### The data
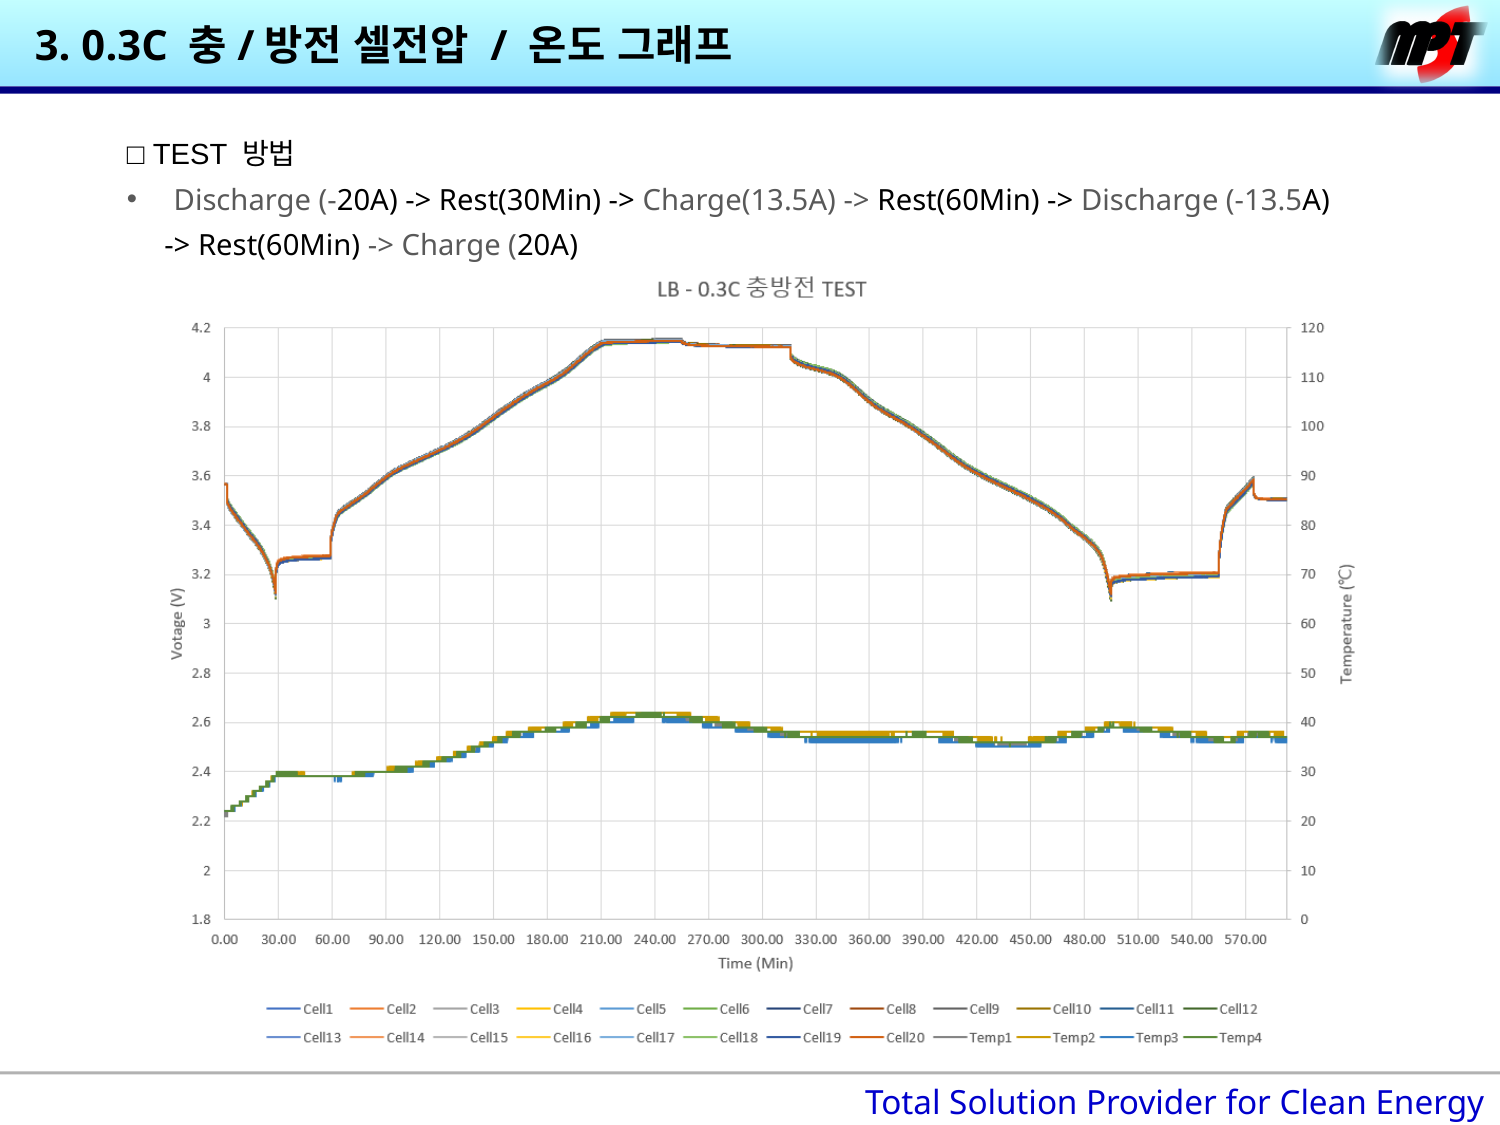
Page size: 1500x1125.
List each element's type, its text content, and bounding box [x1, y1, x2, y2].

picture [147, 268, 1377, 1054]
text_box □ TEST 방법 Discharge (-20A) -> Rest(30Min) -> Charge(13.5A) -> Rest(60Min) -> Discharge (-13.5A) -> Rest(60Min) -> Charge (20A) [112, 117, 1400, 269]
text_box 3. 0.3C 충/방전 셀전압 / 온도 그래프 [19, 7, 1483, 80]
######
**What you have to do:** Could each line of the data be written out exactly, with no pictures included?

**Exercise answer:**
Page size: 1500x1125.
List each element's type, its text content, and bounding box [x1, y1, x2, y2].

picture [147, 268, 1377, 1054]
text_box □ TEST 방법 Discharge (-20A) -> Rest(30Min) -> Charge(13.5A) -> Rest(60Min) -> Discharge (-13.5A) -> Rest(60Min) -> Charge (20A) [112, 117, 1400, 269]
text_box 3. 0.3C 충/방전 셀전압 / 온도 그래프 [19, 7, 1483, 80]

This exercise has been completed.